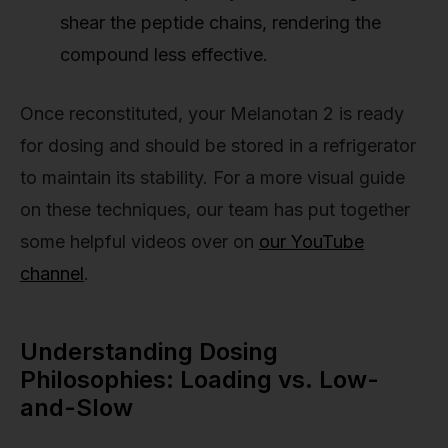
shear the peptide chains, rendering the
compound less effective.
Once reconstituted, your Melanotan 2 is ready
for dosing and should be stored in a refrigerator
to maintain its stability. For a more visual guide
on these techniques, our team has put together
some helpful videos over on
our YouTube
channel
.
Understanding Dosing
Philosophies: Loading vs. Low-
and-Slow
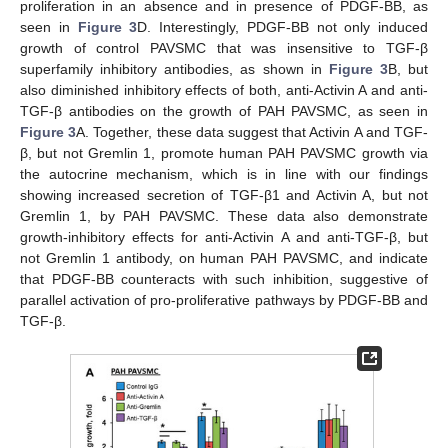
proliferation in an absence and in presence of PDGF-BB, as
seen in
Figure 3
D. Interestingly, PDGF-BB not only induced
growth of control PAVSMC that was insensitive to TGF-β
superfamily inhibitory antibodies, as shown in
Figure 3
B, but
also diminished inhibitory effects of both, anti-Activin A and anti-
TGF-β antibodies on the growth of PAH PAVSMC, as seen in
Figure 3
A. Together, these data suggest that Activin A and TGF-
β, but not Gremlin 1, promote human PAH PAVSMC growth via
the autocrine mechanism, which is in line with our findings
showing increased secretion of TGF-β1 and Activin A, but not
Gremlin 1, by PAH PAVSMC. These data also demonstrate
growth-inhibitory effects for anti-Activin A and anti-TGF-β, but
not Gremlin 1 antibody, on human PAH PAVSMC, and indicate
that PDGF-BB counteracts with such inhibition, suggestive of
parallel activation of pro-proliferative pathways by PDGF-BB and
TGF-β.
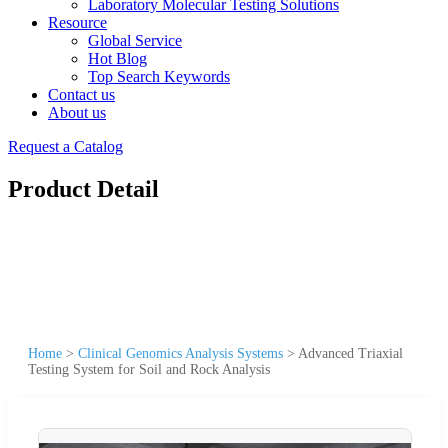
Laboratory Molecular Testing Solutions
Resource
Global Service
Hot Blog
Top Search Keywords
Contact us
About us
Request a Catalog
Product Detail
Home
>
Clinical Genomics Analysis Systems
>
Advanced Triaxial
Testing System for Soil and Rock Analysis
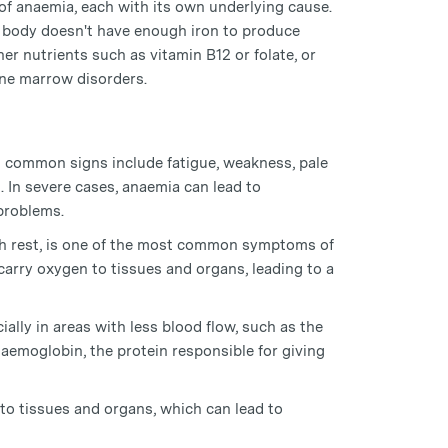
 of anaemia, each with its own underlying cause.
 body doesn't have enough iron to produce
er nutrients such as vitamin B12 or folate, or
one marrow disorders.
 common signs include fatigue, weakness, pale
. In severe cases, anaemia can lead to
 problems.
ugh rest, is one of the most common symptoms of
carry oxygen to tissues and organs, leading to a
ally in areas with less blood flow, such as the
 haemoglobin, the protein responsible for giving
to tissues and organs, which can lead to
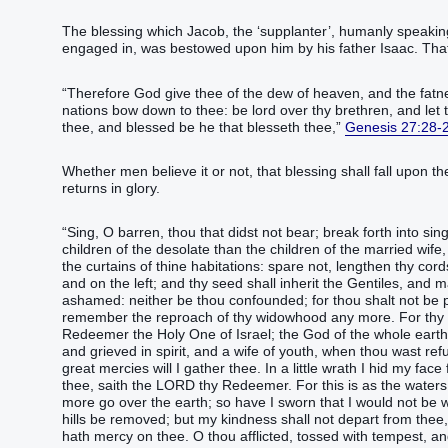
The blessing which Jacob, the ‘supplanter’, humanly speaking, deprived Esau of by ‬‬‬‬‬‬‬‬‬‬‬‬‬‬‬‬‬‬‬‬‬‬‬‬‬‬‬‬‬
engaged in, was bestowed upon him by his father Isaac. That
“‭Therefore God‭ give‭‭ thee of the dew‭ of heaven‭, and the fatness
nations‭ bow down‭‭ to thee: be‭‭ lord‭ over thy brethren‭, and let 
thee, and blessed‭‭ ‭be‭ he that blesseth‭‭ thee,‭”
Genesis 27:28-
Whether men believe it or not, that blessing shall fall upon th
returns in glory.
“‭Sing‭‭, O barren‭, thou ‭that‭ didst not bear‭‭; break forth‭‭ into sin
children‭ of the desolate‭‭ than the children‭ of the married wife‭‭, 
the curtains‭ of thine habitations‭: spare‭‭ not, lengthen‭‭ thy cord
and on the left‭; and thy seed‭ shall inherit‭‭ the Gentiles‭, and mak
ashamed‭‭: neither be thou confounded‭‭; for thou shalt not be pu
remember‭‭ the reproach‭ of thy widowhood‭ any more.‭ ‭For thy Mak
Redeemer‭‭ the Holy One‭ of Israel‭; the God‭ of the whole earth‭ 
and grieved‭‭ in spirit‭, and a wife‭ of youth‭, when thou wast refu
great‭ mercies‭ will I gather‭‭ thee.‭ ‭In a little‭ wrath‭ I hid‭‭ my
thee, saith‭‭ the LORD‭ thy Redeemer‭‭.‭ ‭For this ‭is as‭ the wate
more go over‭‭ the earth‭; so have I sworn‭‭ that I would not be wr
hills‭ be removed‭‭; but my kindness‭ shall not depart‭‭ from thee
hath mercy‭‭ on thee.‭ ‭O thou afflicted‭, tossed with tempest‭‭, ‭and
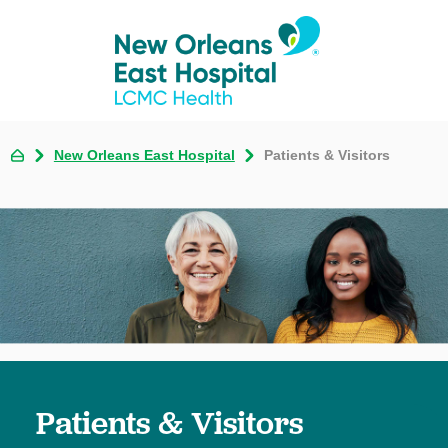
New Orleans East Hospital
Patients & Visitors
Patients & Visitors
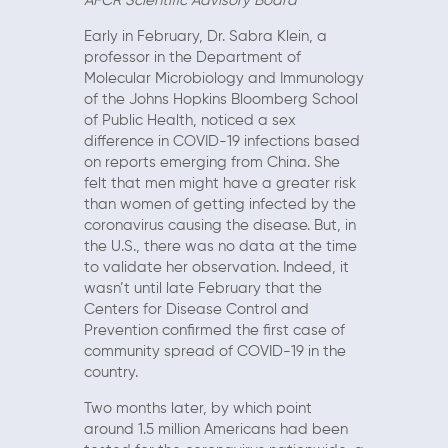
AFCR Scientific Advisory Board
Early in February, Dr. Sabra Klein, a
professor in the Department of
Molecular Microbiology and Immunology
of the Johns Hopkins Bloomberg School
of Public Health, noticed a sex
difference in COVID-19 infections based
on reports emerging from China. She
felt that men might have a greater risk
than women of getting infected by the
coronavirus causing the disease. But, in
the U.S., there was no data at the time
to validate her observation. Indeed, it
wasn’t until late February that the
Centers for Disease Control and
Prevention confirmed the first case of
community spread of COVID-19 in the
country.
Two months later, by which point
around 1.5 million Americans had been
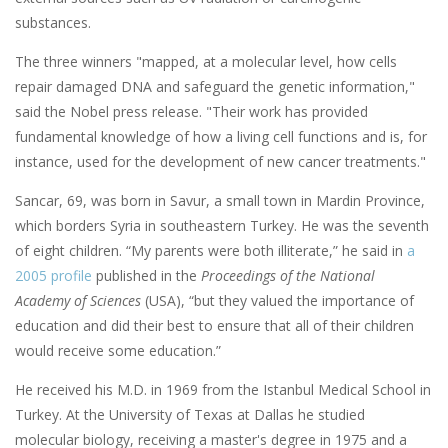
substances.
The three winners "mapped, at a molecular level, how cells
repair damaged DNA and safeguard the genetic information,"
said the Nobel press release. "Their work has provided
fundamental knowledge of how a living cell functions and is, for
instance, used for the development of new cancer treatments."
Sancar, 69, was born in Savur, a small town in Mardin Province,
which borders Syria in southeastern Turkey. He was the seventh
of eight children. “My parents were both illiterate,” he said in
a
2005 profile
published in the
Proceedings of the National
Academy of Sciences
(USA), “but they valued the importance of
education and did their best to ensure that all of their children
would receive some education.”
He received his M.D. in 1969 from the Istanbul Medical School in
Turkey. At the University of Texas at Dallas he studied
molecular biology, receiving a master's degree in 1975 and a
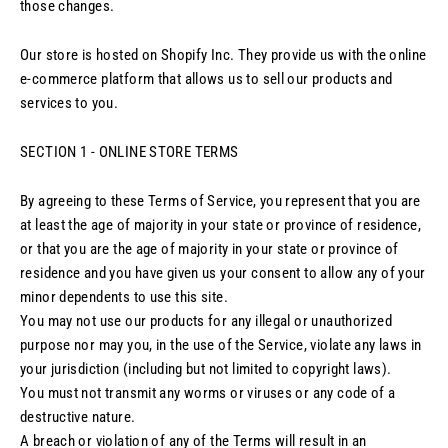
those changes.
Our store is hosted on Shopify Inc. They provide us with the online
e-commerce platform that allows us to sell our products and
services to you.
SECTION 1 - ONLINE STORE TERMS
By agreeing to these Terms of Service, you represent that you are
at least the age of majority in your state or province of residence,
or that you are the age of majority in your state or province of
residence and you have given us your consent to allow any of your
minor dependents to use this site.
You may not use our products for any illegal or unauthorized
purpose nor may you, in the use of the Service, violate any laws in
your jurisdiction (including but not limited to copyright laws).
You must not transmit any worms or viruses or any code of a
destructive nature.
A breach or violation of any of the Terms will result in an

————

◆ **WORK INSTRUCTION**:
Reproduce everything above exactly, images excluded.

◆ **RESULT**:
shear the peptide chains, rendering the
compound less effective.
Once reconstituted, your Melanotan 2 is ready
for dosing and should be stored in a refrigerator
to maintain its stability. For a more visual guide
on these techniques, our team has put together
some helpful videos over on
our YouTube
channel
.
Understanding Dosing
Philosophies: Loading vs. Low-
and-Slow
proliferation in an absence and in presence of PDGF-BB, as
seen in
Figure 3
D. Interestingly, PDGF-BB not only induced
growth of control PAVSMC that was insensitive to TGF-β
superfamily inhibitory antibodies, as shown in
Figure 3
B, but
also diminished inhibitory effects of both, anti-Activin A and anti-
TGF-β antibodies on the growth of PAH PAVSMC, as seen in
Figure 3
A. Together, these data suggest that Activin A and TGF-
β, but not Gremlin 1, promote human PAH PAVSMC growth via
the autocrine mechanism, which is in line with our findings
showing increased secretion of TGF-β1 and Activin A, but not
Gremlin 1, by PAH PAVSMC. These data also demonstrate
growth-inhibitory effects for anti-Activin A and anti-TGF-β, but
not Gremlin 1 antibody, on human PAH PAVSMC, and indicate
that PDGF-BB counteracts with such inhibition, suggestive of
parallel activation of pro-proliferative pathways by PDGF-BB and
TGF-β.
Laboratory Molecular Testing Solutions
Resource
Global Service
Hot Blog
Top Search Keywords
Contact us
About us
Request a Catalog
Product Detail
Home
>
Clinical Genomics Analysis Systems
>
Advanced Triaxial
Testing System for Soil and Rock Analysis
 of anaemia, each with its own underlying cause.
 body doesn't have enough iron to produce
er nutrients such as vitamin B12 or folate, or
one marrow disorders.
 common signs include fatigue, weakness, pale
. In severe cases, anaemia can lead to
 problems.
ugh rest, is one of the most common symptoms of
carry oxygen to tissues and organs, leading to a
ally in areas with less blood flow, such as the
 haemoglobin, the protein responsible for giving
to tissues and organs, which can lead to
The blessing which Jacob, the ‘supplanter’, humanly speaking, deprived Esau of by ‬‬‬‬‬‬‬‬‬‬‬‬‬‬‬‬‬‬‬‬‬‬‬‬‬‬‬‬‬
engaged in, was bestowed upon him by his father Isaac. That
“‭Therefore God‭ give‭‭ thee of the dew‭ of heaven‭, and the fatness
nations‭ bow down‭‭ to thee: be‭‭ lord‭ over thy brethren‭, and let 
thee, and blessed‭‭ ‭be‭ he that blesseth‭‭ thee,‭”
Genesis 27:28-
Whether men believe it or not, that blessing shall fall upon th
returns in glory.
“‭Sing‭‭, O barren‭, thou ‭that‭ didst not bear‭‭; break forth‭‭ into sin
children‭ of the desolate‭‭ than the children‭ of the married wife‭‭, 
the curtains‭ of thine habitations‭: spare‭‭ not, lengthen‭‭ thy cord
and on the left‭; and thy seed‭ shall inherit‭‭ the Gentiles‭, and mak
ashamed‭‭: neither be thou confounded‭‭; for thou shalt not be pu
remember‭‭ the reproach‭ of thy widowhood‭ any more.‭ ‭For thy Mak
Redeemer‭‭ the Holy One‭ of Israel‭; the God‭ of the whole earth‭ 
and grieved‭‭ in spirit‭, and a wife‭ of youth‭, when thou wast refu
great‭ mercies‭ will I gather‭‭ thee.‭ ‭In a little‭ wrath‭ I hid‭‭ my
thee, saith‭‭ the LORD‭ thy Redeemer‭‭.‭ ‭For this ‭is as‭ the wate
more go over‭‭ the earth‭; so have I sworn‭‭ that I would not be wr
hills‭ be removed‭‭; but my kindness‭ shall not depart‭‭ from thee
hath mercy‭‭ on thee.‭ ‭O thou afflicted‭, tossed with tempest‭‭, ‭and
New Orleans East Hospital
Patients & Visitors
Patients & Visitors
AFCR Scientific Advisory Board
Early in February, Dr. Sabra Klein, a
professor in the Department of
Molecular Microbiology and Immunology
of the Johns Hopkins Bloomberg School
of Public Health, noticed a sex
difference in COVID-19 infections based
on reports emerging from China. She
felt that men might have a greater risk
than women of getting infected by the
coronavirus causing the disease. But, in
the U.S., there was no data at the time
to validate her observation. Indeed, it
wasn’t until late February that the
Centers for Disease Control and
Prevention confirmed the first case of
community spread of COVID-19 in the
country.
Two months later, by which point
around 1.5 million Americans had been
substances.
The three winners "mapped, at a molecular level, how cells
repair damaged DNA and safeguard the genetic information,"
said the Nobel press release. "Their work has provided
fundamental knowledge of how a living cell functions and is, for
instance, used for the development of new cancer treatments."
Sancar, 69, was born in Savur, a small town in Mardin Province,
which borders Syria in southeastern Turkey. He was the seventh
of eight children. “My parents were both illiterate,” he said in
a
2005 profile
published in the
Proceedings of the National
Academy of Sciences
(USA), “but they valued the importance of
education and did their best to ensure that all of their children
would receive some education.”
He received his M.D. in 1969 from the Istanbul Medical School in
Turkey. At the University of Texas at Dallas he studied
molecular biology, receiving a master's degree in 1975 and a
those changes.
Our store is hosted on Shopify Inc. They provide us with the online
e-commerce platform that allows us to sell our products and
services to you.
SECTION 1 - ONLINE STORE TERMS
By agreeing to these Terms of Service, you represent that you are
at least the age of majority in your state or province of residence,
or that you are the age of majority in your state or province of
residence and you have given us your consent to allow any of your
minor dependents to use this site.
You may not use our products for any illegal or unauthorized
purpose nor may you, in the use of the Service, violate any laws in
your jurisdiction (including but not limited to copyright laws).
You must not transmit any worms or viruses or any code of a
destructive nature.
A breach or violation of any of the Terms will result in an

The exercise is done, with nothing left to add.